Q: How will you carry this experience forward after graduation?
Sindberg: One really heavily regulated aspect of people’s working lives is the relationship between work, sexuality, and gender. Accordingly, when a union lawyer represents someone in a legal proceeding that relates to the union membership, there’s a good chance that it’s going to have something to do with their experience of gender or sexuality in the workplace. I’m really excited to enter that work defending working class people and building social justice movements within the labor movement that tackle this intersection head on.
I want to fight for workplaces that are more just and inclusive along lines of gender and sexuality. I’m eager to negotiate union contracts that have trans healthcare protections baked into them; I’m eager to negotiate workplace contracts that have accountability for sexual harassment and misconduct at work. This program has offered me a theoretical lens through which I can deepen my understanding of human sexuality and gender, as well as practical skills so that I can approach client counseling and working with employees who’ve been impacted by these things in a more inclusive and informed capacity.
Q: What would you tell others considering pursuing this Certificate?

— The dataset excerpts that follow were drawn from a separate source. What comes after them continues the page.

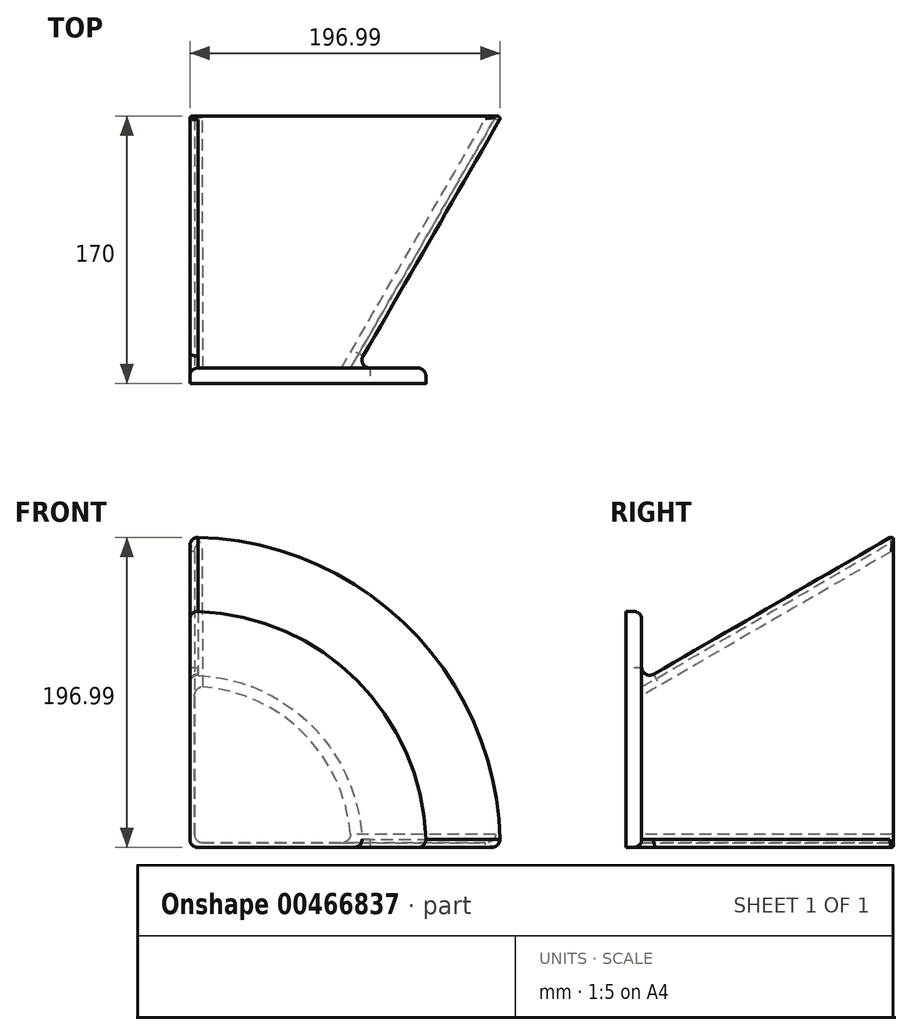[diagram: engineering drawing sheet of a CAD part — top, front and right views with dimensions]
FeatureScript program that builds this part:
annotation { "Feature Type Name" : "Feature", "Feature Type Description" : "" }
export const myFeature = defineFeature(function(context is Context, id is Id, definition is map)
    precondition{}
    {
        {
            var Q0;
            Q0=qCreatedBy(makeId("Top.planeOp"),FACE);
            var sketch = newSketch(context, id + "F0", { "sketchPlane" : qUnion([Q0])});
            skLineSegment(sketch, "E0", {"start": v(0, 170) * mm, "end": v(0, 0) * mm});
            skLineSegment(sketch, "E1", {"start": v(0, 0) * mm, "end": v(100, 0) * mm});
            skLineSegment(sketch, "E2", {"start": v(100, 0) * mm, "end": v(198.15, 170) * mm});
            skLineSegment(sketch, "E3", {"start": v(198.15, 170) * mm, "end": v(0, 170) * mm});
            skSolve(sketch);
        }
        {
            var Q0;
            Q0=makeQuery(id+"F0.imprint","IMPRINT",FACE,{"disambiguationData":[TD([[makeQuery(id+"F0.imprint","IMPRINT",EDGE,{"derivedFrom":sQuery(id+"F0.wireOp",EDGE,"E0")}),1.0]])]});
            var Q1;
            Q1=sQuery(id+"F0.wireOp",EDGE,"E0");
            revolve(context, id + "F1", {"entities" : qUnion([Q0]), "axis" : qUnion([Q1]), "revolveType" : RevolveType.ONE_DIRECTION, "angle" : 90 * degree});
        }
        {
            var Q0;
            Q0=makeQuery(id+"F1.opRevolve","SWEPT_FACE",FACE,{"disambiguationData":[OSD([sQuery(id+"F0.wireOp",EDGE,"E3")])]});
            shell(context, id + "F2", {"entities" : qUnion([Q0]), "thickness" : 3 * mm});
        }
        {
            var Q0;
            Q0=makeQuery(id+"F1.opRevolve","SWEPT_FACE",FACE,{"disambiguationData":[OSD([sQuery(id+"F0.wireOp",EDGE,"E1")])]});
            var sketch = newSketch(context, id + "F3", { "sketchPlane" : qUnion([Q0])});
            skArc(sketch, "E4", {"start": v(150, 0) * mm, "mid": v(106.07, 106.07) * mm, "end": v(0, 150) * mm});
            skLineSegment(sketch, "E5", {"start": v(0, 0) * mm, "end": v(0, 150) * mm});
            skLineSegment(sketch, "E6", {"start": v(0, 0) * mm, "end": v(150, 0) * mm});
            skPoint(sketch, "E6.endSnap0", {"position": v(50, 0) * mm});
            skSolve(sketch);
        }
        {
            var Q0;
            {var subQ0=sQuery(id+"F3.wireOp",EDGE,"E4");Q0=makeQuery(id+"F3.imprint","IMPRINT",FACE,{"disambiguationData":[TD([[makeQuery(id+"F3.imprint","IMPRINT",EDGE,{"derivedFrom":subQ0}),1.0]])]});}
            var Q1;
            {var subQ3=makeQuery(id+"F1.opRevolve","SWEPT_EDGE",EDGE,{"disambiguationData":[OSD([sQuery(id+"F0.wireOp",EDGE,"E1"),sQuery(id+"F0.wireOp",EDGE,"E2")])]});Q1=makeQuery(id+"F3.imprint","IMPRINT",FACE,{"disambiguationData":[TD([[makeQuery(id+"F3.imprint","IMPRINT",EDGE,{"derivedFrom":subQ3}),-1.0]])]});}
            extrude(context, id + "F4", {"entities" : qUnion([Q0, Q1]), "operationType" : NewBodyOperationType.ADD, "oppositeDirection" : true, "depth" : 10 * mm});
        }
        {
            var Q0;
            Q0=makeQuery(id+"F4.opExtrude","CAP_EDGE",EDGE,{"disambiguationData":[OSD([sQuery(id+"F3.wireOp",EDGE,"E4")])],"isStart":false});
            var Q1;
            Q1=makeQuery(id+"F4.opExtrude","CAP_EDGE",EDGE,{"disambiguationData":[OSD([sQuery(id+"F3.wireOp",EDGE,"E6")])],"isStart":false});
            var Q2;
            Q2=makeQuery(id+"F4.opExtrude","CAP_EDGE",EDGE,{"disambiguationData":[OSD([sQuery(id+"F3.wireOp",EDGE,"E5")])],"isStart":false});
            var Q3;
            Q3=makeQuery(id+"F4.opExtrude","SWEPT_EDGE",EDGE,{"disambiguationData":[OSD([sQuery(id+"F3.wireOp",EDGE,"E4"),sQuery(id+"F3.wireOp",EDGE,"E6")])]});
            var Q4;
            Q4=makeQuery(id+"F4.opExtrude","SWEPT_EDGE",EDGE,{"disambiguationData":[OSD([sQuery(id+"F3.wireOp",EDGE,"E4"),sQuery(id+"F3.wireOp",EDGE,"E5")])]});
            var Q5;
            Q5=makeQuery(id+"F4.boolean.opBoolean","INTERSECT",EDGE,{"derivedFrom":[makeQuery(id+"F1.opRevolve","SWEPT_FACE",FACE,{"disambiguationData":[OSD([sQuery(id+"F0.wireOp",EDGE,"E2")])]}),makeQuery(id+"F4.opExtrude","CAP_FACE",FACE,{"disambiguationData":[OSD([sQuery(id+"F3.wireOp",EDGE,"E4"),sQuery(id+"F3.wireOp",EDGE,"E5"),sQuery(id+"F3.wireOp",EDGE,"E6")])],"isStart":false})]});
            fillet(context, id + "F5", {"entities" : qUnion([Q0, Q1, Q2, Q3, Q4, Q5]), "radius" : 5 * mm, "tangentPropagation" : true, "allowEdgeOverflow" : false});
        }
        {
            var Q0;
            Q0=makeQuery(id+"F1.opRevolve","CAP_EDGE",EDGE,{"disambiguationData":[OSD([sQuery(id+"F0.wireOp",EDGE,"E0")])],"isStart":true});
            var Q1;
            Q1=makeQuery(id+"F2.opShell","OFFSET_EDGE",EDGE,{"disambiguationData":[OSD([sQuery(id+"F0.wireOp",EDGE,"E0")])]});
            var Q2;
            {var subQ0=sQuery(id+"F0.wireOp",EDGE,"E2");Q2=makeQuery(id+"F2.opShell","OFFSET_EDGE",EDGE,{"disambiguationData":[OSD([subQ0]),TDD([makeQuery(id+"F1.opRevolve","CAP_EDGE",EDGE,{"disambiguationData":[OSD([subQ0])],"isStart":false})])]});}
            var Q3;
            {var subQ0=sQuery(id+"F0.wireOp",EDGE,"E2");Q3=makeQuery(id+"F2.opShell","OFFSET_EDGE",EDGE,{"disambiguationData":[OSD([subQ0]),TDD([makeQuery(id+"F1.opRevolve","CAP_EDGE",EDGE,{"disambiguationData":[OSD([subQ0])],"isStart":true})])]});}
            var Q4;
            Q4=makeQuery(id+"F1.opRevolve","CAP_EDGE",EDGE,{"disambiguationData":[OSD([sQuery(id+"F0.wireOp",EDGE,"E2")])],"isStart":false});
            var Q5;
            Q5=makeQuery(id+"F1.opRevolve","CAP_EDGE",EDGE,{"disambiguationData":[OSD([sQuery(id+"F0.wireOp",EDGE,"E2")])],"isStart":true});
            fillet(context, id + "F6", {"entities" : qUnion([Q0, Q1, Q2, Q3, Q4, Q5]), "radius" : 5 * mm, "tangentPropagation" : true, "allowEdgeOverflow" : false});
        }
        {
            var Q0;
            Q0=makeQuery(id+"F1.opRevolve","SWEPT_EDGE",EDGE,{"disambiguationData":[OSD([sQuery(id+"F0.wireOp",EDGE,"E2"),sQuery(id+"F0.wireOp",EDGE,"E3")])]});
            var Q1;
            Q1=makeQuery(id+"F2.opShell","OFFSET_EDGE",EDGE,{"disambiguationData":[OSD([sQuery(id+"F0.wireOp",EDGE,"E2"),sQuery(id+"F0.wireOp",EDGE,"E3")])]});
            fillet(context, id + "F7", {"entities" : qUnion([Q0, Q1]), "radius" : 1.5 * mm, "tangentPropagation" : true, "allowEdgeOverflow" : false});
        }
    });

Sindberg: There are so many law students who come to Penn who are learning and thinking about so many of these things already, and who have very valuable lived and professional experiences that would be such a gift to this program. I urge law students to pursue this certificate because it puts us in contact with people who can help grow and develop our thinking in really beautiful ways. My participation in this program has made me a better, more thoughtful advocate, and I’m excited to see more law students participate in the future.